(THE TASK): The answer must be every line below that holds the word "internal".

(INFORMATION SHOWN):
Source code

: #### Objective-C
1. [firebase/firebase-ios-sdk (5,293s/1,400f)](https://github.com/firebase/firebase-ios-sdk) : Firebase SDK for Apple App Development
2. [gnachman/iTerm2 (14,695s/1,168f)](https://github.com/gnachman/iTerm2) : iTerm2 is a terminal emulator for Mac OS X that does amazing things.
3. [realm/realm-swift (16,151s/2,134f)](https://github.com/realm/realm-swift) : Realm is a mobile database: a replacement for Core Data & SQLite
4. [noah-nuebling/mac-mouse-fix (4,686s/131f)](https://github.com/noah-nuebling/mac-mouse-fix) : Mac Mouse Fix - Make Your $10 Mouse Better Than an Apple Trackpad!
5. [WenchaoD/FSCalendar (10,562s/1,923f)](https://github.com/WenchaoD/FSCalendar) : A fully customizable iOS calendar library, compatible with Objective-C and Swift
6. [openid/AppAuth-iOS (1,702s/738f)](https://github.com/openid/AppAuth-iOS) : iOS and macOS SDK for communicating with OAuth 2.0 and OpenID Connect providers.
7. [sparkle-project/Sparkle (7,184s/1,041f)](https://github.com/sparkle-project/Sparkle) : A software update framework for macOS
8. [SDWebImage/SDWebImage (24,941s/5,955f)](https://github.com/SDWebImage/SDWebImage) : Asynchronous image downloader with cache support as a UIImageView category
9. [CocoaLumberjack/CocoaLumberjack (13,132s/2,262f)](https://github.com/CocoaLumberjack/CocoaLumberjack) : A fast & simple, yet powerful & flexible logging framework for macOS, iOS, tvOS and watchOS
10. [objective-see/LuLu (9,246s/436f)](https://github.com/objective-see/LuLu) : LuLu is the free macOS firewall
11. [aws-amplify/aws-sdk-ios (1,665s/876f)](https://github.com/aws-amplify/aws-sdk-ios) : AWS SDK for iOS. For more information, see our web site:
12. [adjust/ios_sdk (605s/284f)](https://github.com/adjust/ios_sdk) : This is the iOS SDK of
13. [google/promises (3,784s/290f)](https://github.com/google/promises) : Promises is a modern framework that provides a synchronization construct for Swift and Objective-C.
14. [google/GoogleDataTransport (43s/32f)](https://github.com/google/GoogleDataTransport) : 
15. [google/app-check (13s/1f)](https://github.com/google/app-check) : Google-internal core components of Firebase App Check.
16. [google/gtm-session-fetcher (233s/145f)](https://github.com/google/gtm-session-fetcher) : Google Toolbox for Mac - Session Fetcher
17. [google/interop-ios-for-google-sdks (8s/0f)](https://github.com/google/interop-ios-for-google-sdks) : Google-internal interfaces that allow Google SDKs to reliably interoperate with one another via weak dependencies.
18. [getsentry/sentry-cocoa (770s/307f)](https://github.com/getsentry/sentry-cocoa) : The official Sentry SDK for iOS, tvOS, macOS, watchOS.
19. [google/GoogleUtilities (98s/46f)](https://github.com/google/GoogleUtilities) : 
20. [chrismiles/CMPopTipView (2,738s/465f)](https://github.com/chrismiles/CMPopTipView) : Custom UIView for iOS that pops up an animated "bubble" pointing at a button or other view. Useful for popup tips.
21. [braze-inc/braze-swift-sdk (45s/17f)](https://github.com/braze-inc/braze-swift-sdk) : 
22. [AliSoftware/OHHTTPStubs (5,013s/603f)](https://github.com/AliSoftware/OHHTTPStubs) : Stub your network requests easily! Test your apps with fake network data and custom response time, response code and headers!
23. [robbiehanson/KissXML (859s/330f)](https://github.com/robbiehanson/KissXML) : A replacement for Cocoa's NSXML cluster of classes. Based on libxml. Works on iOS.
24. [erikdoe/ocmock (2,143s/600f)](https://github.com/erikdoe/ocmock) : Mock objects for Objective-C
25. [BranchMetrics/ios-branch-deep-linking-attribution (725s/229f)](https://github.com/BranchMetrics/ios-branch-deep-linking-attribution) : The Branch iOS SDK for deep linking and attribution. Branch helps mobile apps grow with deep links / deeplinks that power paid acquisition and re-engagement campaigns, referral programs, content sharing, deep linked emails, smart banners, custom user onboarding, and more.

(SOLUTION):
15. [google/app-check (13s/1f)](https://github.com/google/app-check) : Google-internal core components of Firebase App Check.
17. [google/interop-ios-for-google-sdks (8s/0f)](https://github.com/google/interop-ios-for-google-sdks) : Google-internal interfaces that allow Google SDKs to reliably interoperate with one another via weak dependencies.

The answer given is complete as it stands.